Because what happened after WWI that people basically stopped making their own clothes and started buying ready-made clothes. And at that point it had become conventional for women to carry purses. And to have small pockets. And to wear tighter clothes.

AND WE NEVER CAME THE FUCK BACK FROM THAT.

Designers and manufacturers excuse the lack of pockets on women’s clothing today by saying “well, women carry purses, don’t they? they don’t need pockets.” There’s a rather infamous quote by Christian Dior just post WWII saying “men have pockets to keep things in, women for decoration.” That attitude still holds. Having too many pockets “ruins the line” of a piece of clothing – a dress with pockets is a beautiful, difficult-to-find thing (it’s getting better in the last five years). You can get “mom jeans” with pockets but it’s harder to find skinny jeans with pockets (though the men’s skinny jeans have pockets).
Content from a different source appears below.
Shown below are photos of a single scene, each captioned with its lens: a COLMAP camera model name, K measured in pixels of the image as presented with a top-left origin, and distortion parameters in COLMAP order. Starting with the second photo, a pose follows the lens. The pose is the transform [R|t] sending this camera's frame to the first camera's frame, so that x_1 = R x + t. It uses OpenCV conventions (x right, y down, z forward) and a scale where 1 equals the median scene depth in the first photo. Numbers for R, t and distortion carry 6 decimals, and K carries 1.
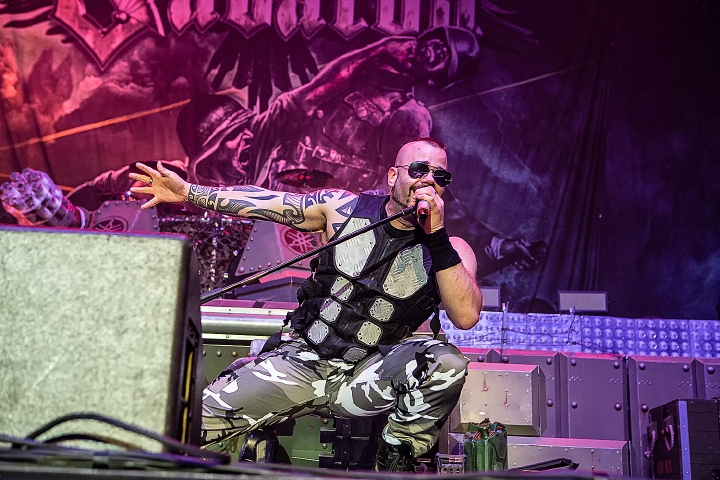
lens RADIAL K [[964.9, 0, 360.7], [0, 964.9, 241.0], [0, 0, 1]] dist [0.008709, 0.000000]
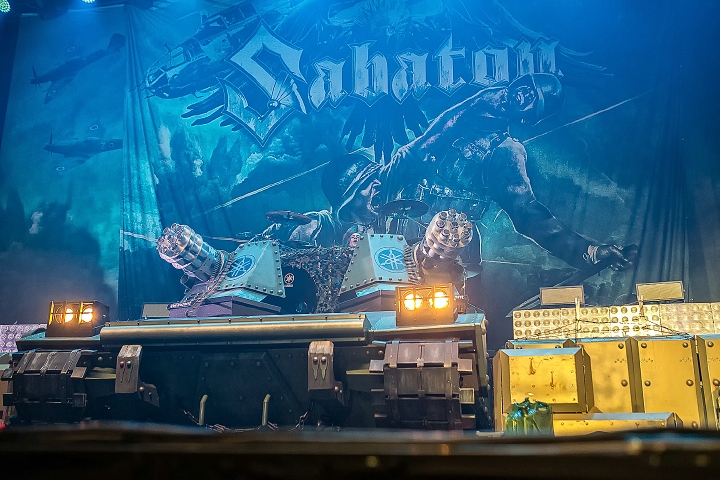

When you DO have pockets they’re smaller. When I first got angry about this I compared my husband’s pockets to mine by trying to put my large women’s wallet in them and found that it wouldn’t fit completely inside of a single pocket that I owned and it was overwhelmed and lost in all but the smallest of his pockets. Oh, look, I found the pictures:

This is extremely potato quality but top to bottom (women’s clothing on the left, men’s on the right) we’ve got the back pocket on a pair of slacks, the outside pocket on a fleece sweater, the back pocket on a pair of jeans, the front pocket on a pair of jeans, and the largest pocket of my jacket compared to the smallest pocket of his jacket. The photos where the wallet is on top of his clothing is where you couldn’t even see the wallet in the picture because it was buried so deeply in the pocket. I didn’t include the front pocket on the slacks because my slacks didn’t have a front pocket.

ANYWAY.

Ahem.

So what started all of this was a pair of dog jackets and a pair of jeans. I’d purchased a pair of jeans and was upset to have discovered that the pockets on the front were fake (infuriating). I happened upon some dog jackets in a store – there were “girl” and “boy” jackets. The girl dog jacket had a fake pocket. The boy dog jacket had a real pocket.
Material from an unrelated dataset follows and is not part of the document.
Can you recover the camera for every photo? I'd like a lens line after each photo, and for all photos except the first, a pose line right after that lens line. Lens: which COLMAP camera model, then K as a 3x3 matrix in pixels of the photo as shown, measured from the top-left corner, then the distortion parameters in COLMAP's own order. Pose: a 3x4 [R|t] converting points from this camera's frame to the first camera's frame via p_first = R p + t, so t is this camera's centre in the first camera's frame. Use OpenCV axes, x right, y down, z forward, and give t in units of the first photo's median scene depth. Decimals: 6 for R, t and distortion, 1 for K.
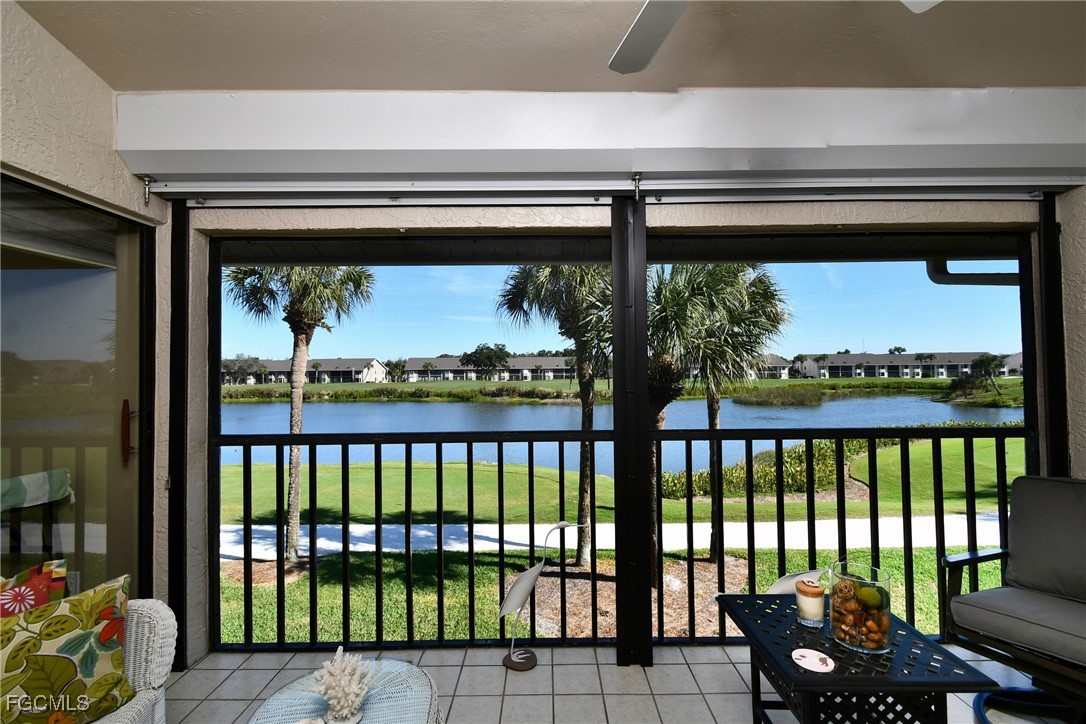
lens RADIAL K [[478.0, 0, 542.1], [0, 478.0, 366.6], [0, 0, 1]] dist [0.005180, -0.003240]
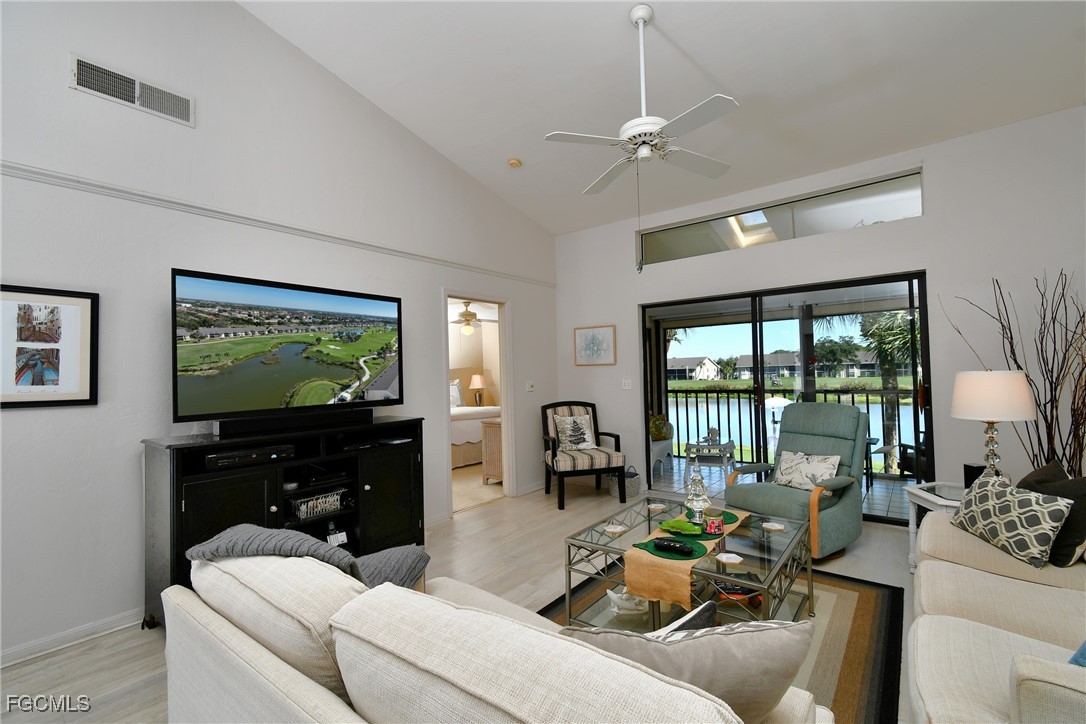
lens RADIAL K [[478.0, 0, 550.5], [0, 478.0, 361.1], [0, 0, 1]] dist [0.005180, -0.003240]
pose [[0.795131, -0.028117, -0.605785, 0.145009], [0.023764, 0.999602, -0.015203, -0.004162], [0.605972, -0.002308, 0.795483, -0.453999]]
Anyway I bought the “boy” dog jacket for my female dog, bought a men’s wallet (which is much smaller but doesn’t have an awesome unicorn skeleton on it) and wrote up my very first angry blog about the patriarchy.

I’ve been something of a grind on the subject of pockets ever since.
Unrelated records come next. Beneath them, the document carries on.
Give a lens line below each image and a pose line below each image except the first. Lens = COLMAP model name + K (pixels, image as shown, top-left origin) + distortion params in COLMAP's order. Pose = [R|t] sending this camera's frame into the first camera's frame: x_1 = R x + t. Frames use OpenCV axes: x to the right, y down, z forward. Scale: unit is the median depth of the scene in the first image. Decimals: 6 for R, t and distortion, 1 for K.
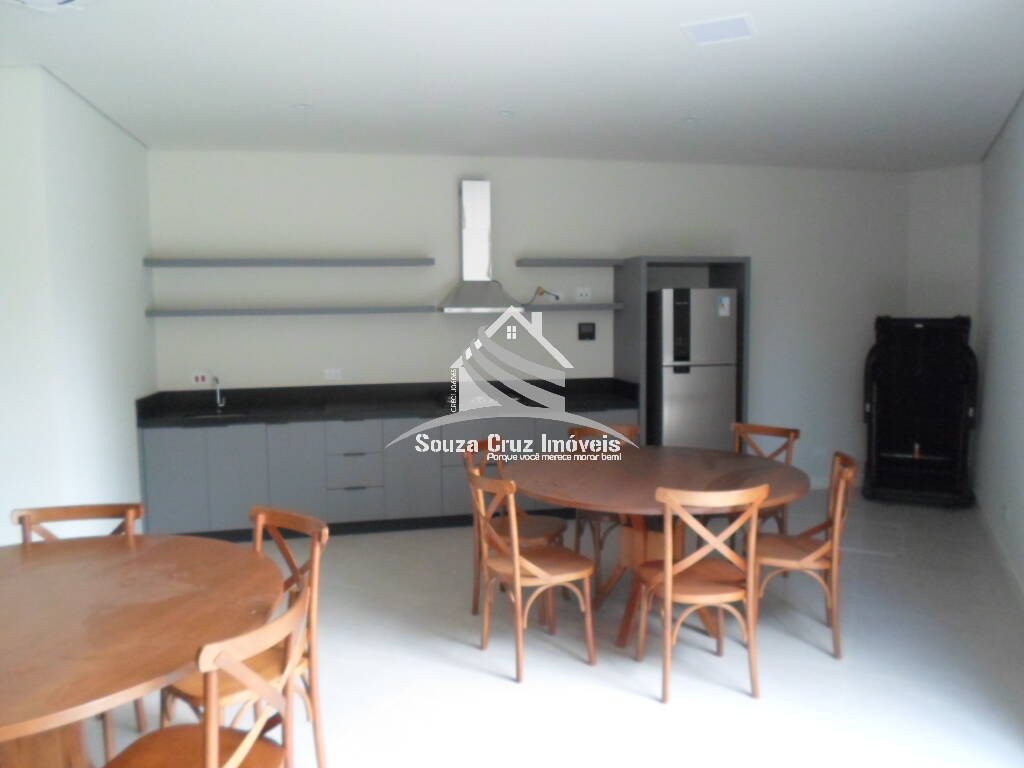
lens RADIAL K [[794.5, 0, 514.0], [0, 794.5, 381.0], [0, 0, 1]] dist [-0.000362, -0.015465]
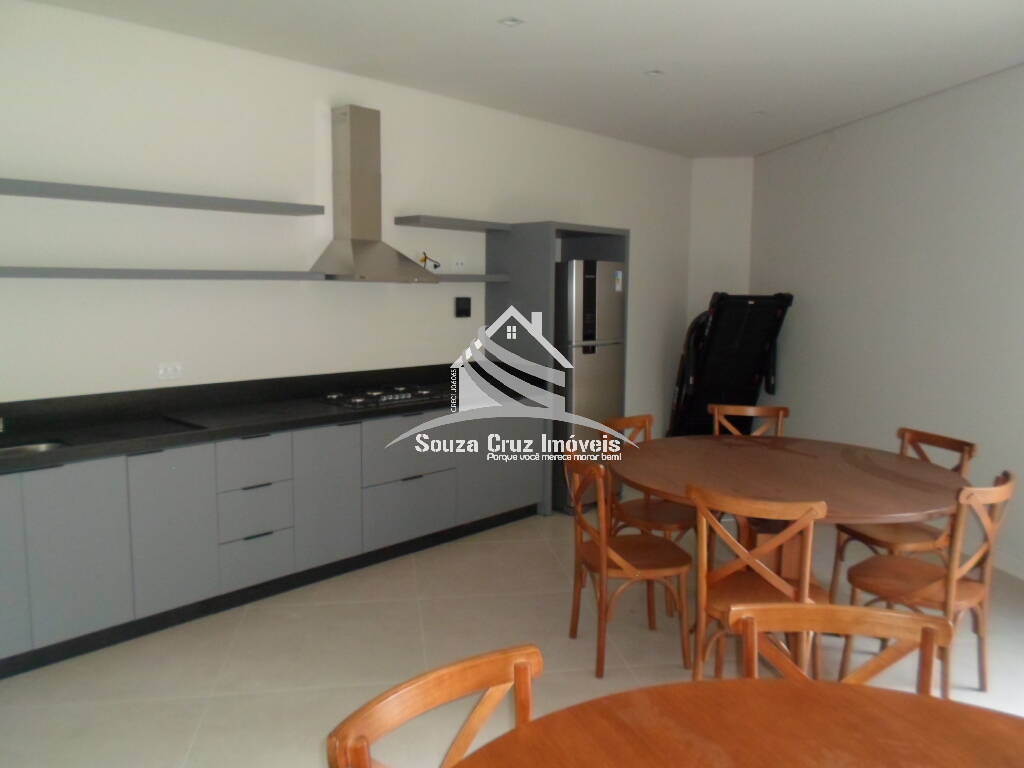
lens RADIAL K [[794.5, 0, 509.7], [0, 794.5, 382.1], [0, 0, 1]] dist [-0.000362, -0.015465]
pose [[0.824219, -0.051006, 0.563969, -0.397889], [0.031309, 0.998516, 0.044551, -0.021478], [-0.565405, -0.019063, 0.824593, 0.311853]]
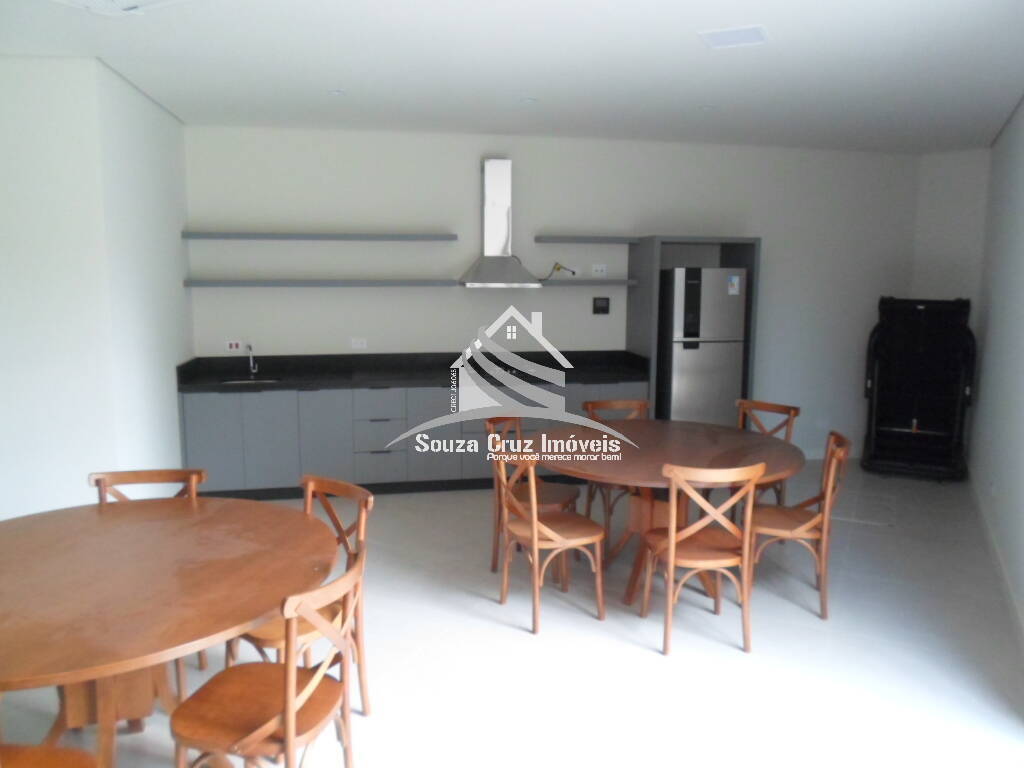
lens RADIAL K [[794.5, 0, 513.2], [0, 794.5, 384.9], [0, 0, 1]] dist [-0.000362, -0.015465]
pose [[0.999743, 0.018452, -0.013197, -0.009602], [-0.017657, 0.998160, 0.058015, -0.019943], [0.014243, -0.057767, 0.998228, -0.056188]]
(And to anyone who is going to drop in with “just wear men’s clothing” thank you for the helpful suggestion, I find men’s sweaters and jackets quite comfortable but I have yet to find a pair of men’s pants that fits my hips, waist, and thighs simultaneously and doesn’t have an uncomfortably low crotch that chafes my thighs. Also I’ve tried that shit and as it turns out there are plenty of employers who are happy to write you up for not meeting dress code because your clothing is “sloppy or ill-fitting for an office environment.” The boss is perfectly happy when I come into the office with half my head shaved and a skater minidress over skull-patterned tights with platform boots but can’t hang when I put on a suit.)

Thank you for sitting through another session of Yelling with Alli.

GIVE WOMEN’S CLOTHING POCKETS YOU FUCKING COWARDS.

@ms-demeanor I did not know this history and it makes me EVEN ANGRIER THAN I ALREADY WAS on the subject of pockets in women’s clothing.

Okay I wasn’t expecting high quality pocket discourse! But I was glad to be served it! Thank you!